L’utilità (ma anche il limite) di questi documenti e che essi riportano dei dati (sono spesso le migliori fonti di cui ormai dispone la PA, e quindi il Governo) e contengono suggestioni: i 5 punti del Piano Provenzano sono tipici di questi Rapporti. Se si sfogliano i Rapporti Svimez degli anni passati si troveranno sempre 4 o 5 o 10 punti. Tutti, sempre, più o meno suggestivi. Lo stesso dicasi per i Rapporti Arel, Italiadecide, Nomisma, ecc.

Documenti utili, certamente, ma che non si configurano – per loro stessa natura – quali strumenti incisivi di intervento politico. Si tratta di elaborazioni tutte al di qua della iniziativa politica poiché i soggetti che li producono non hanno (giustamente) alcuna responsabilità sulla effettiva attuazione, ma solo sul loro realismo e quindi (al massimo) sulla loro teorica “attuabilità”.

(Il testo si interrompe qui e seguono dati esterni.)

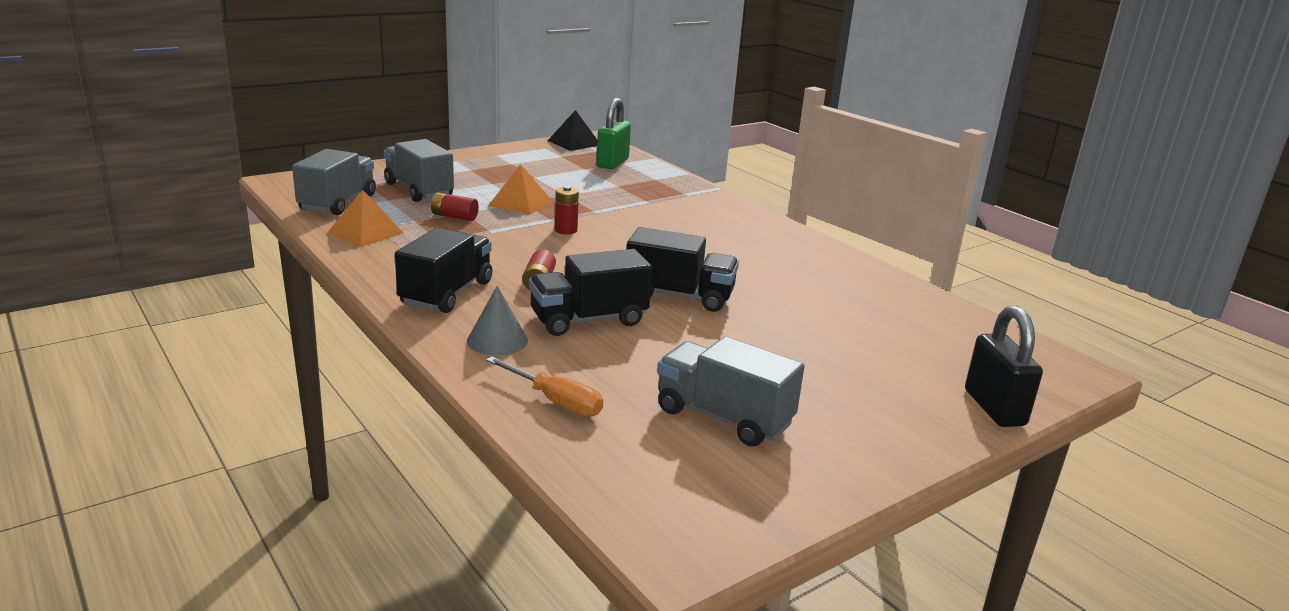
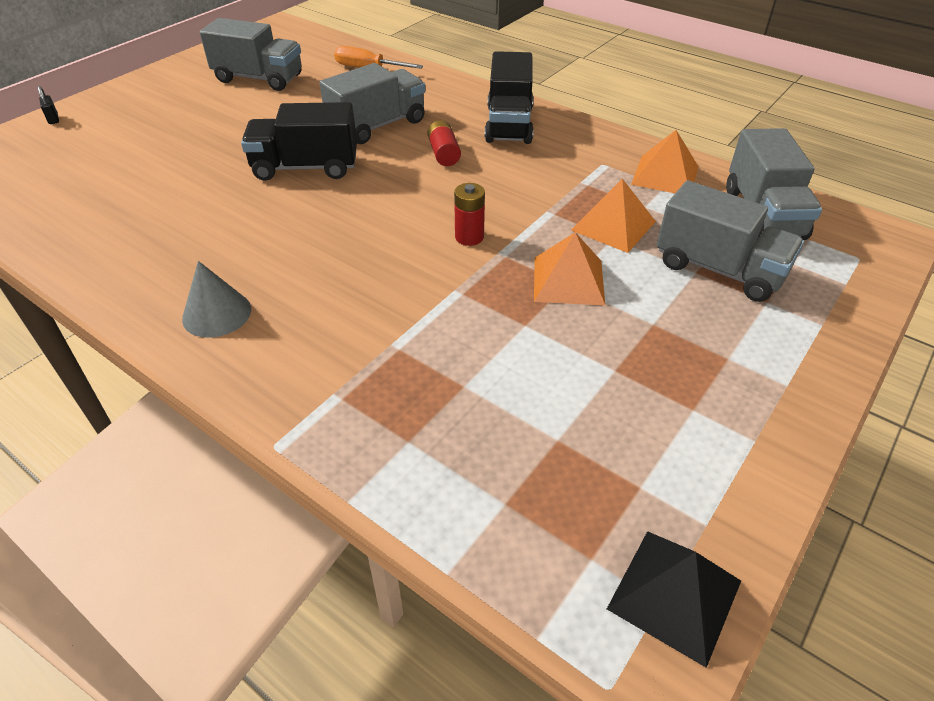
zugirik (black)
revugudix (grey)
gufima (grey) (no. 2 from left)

E’ la politica che ha il compito di fare la sintesi finale, di individuare le priorità (e quindi selezionare interessi e coalizioni di interessi) e quindi di mettere in crisi lo status quo. Altrimenti il suo valore aggiunto dov’é?

Tornando all’esempio del “Rapporto Provenzano”, un documento di Governo sul Sud che non dice nulla sull’esperienza Matera (sulle illusioni suscitate e sugli esiti deludenti), che su Italsider ripete i voli di fantasia del “Cantiere Taranto” improvvisati da un Governo in evidente affanno negli ultimi 2 mesi, ecc. che valore politico ha? E’ solo una (interessante, per carità) analisi da centro studi.

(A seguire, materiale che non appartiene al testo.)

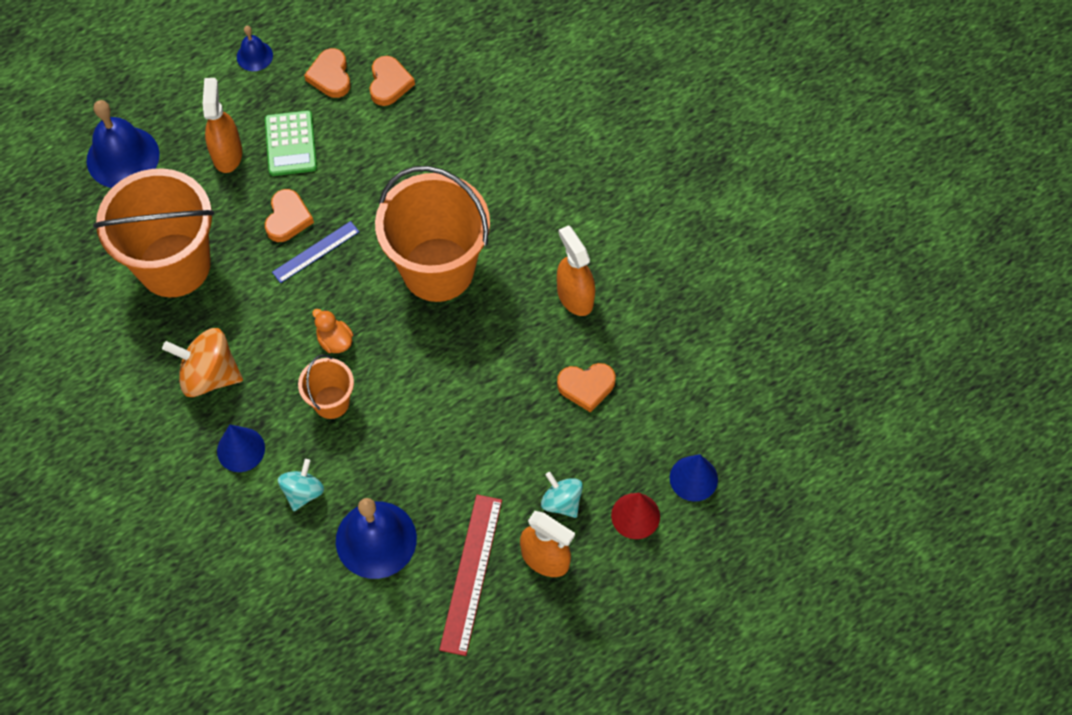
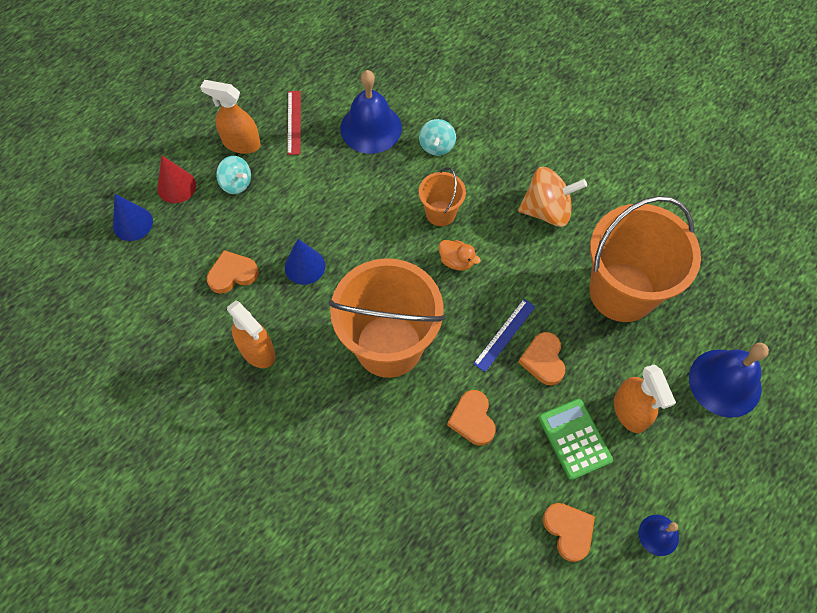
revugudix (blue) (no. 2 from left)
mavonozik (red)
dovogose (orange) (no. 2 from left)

Insomma, le fonti informative e conoscitive (di qualità) sono strumento indispensabile, ma non sufficiente, ad una politica (di qualità).

Oggi le carenze si riscontrano su entrambe i versanti, ma guai ad aderire alla vulgata pessimistica: esempi positivi continuano ad essere prodotti, almeno sul primo versante, quello delle fonti conoscitive. Prima o poi anche il versante politico si rimetterà in moto!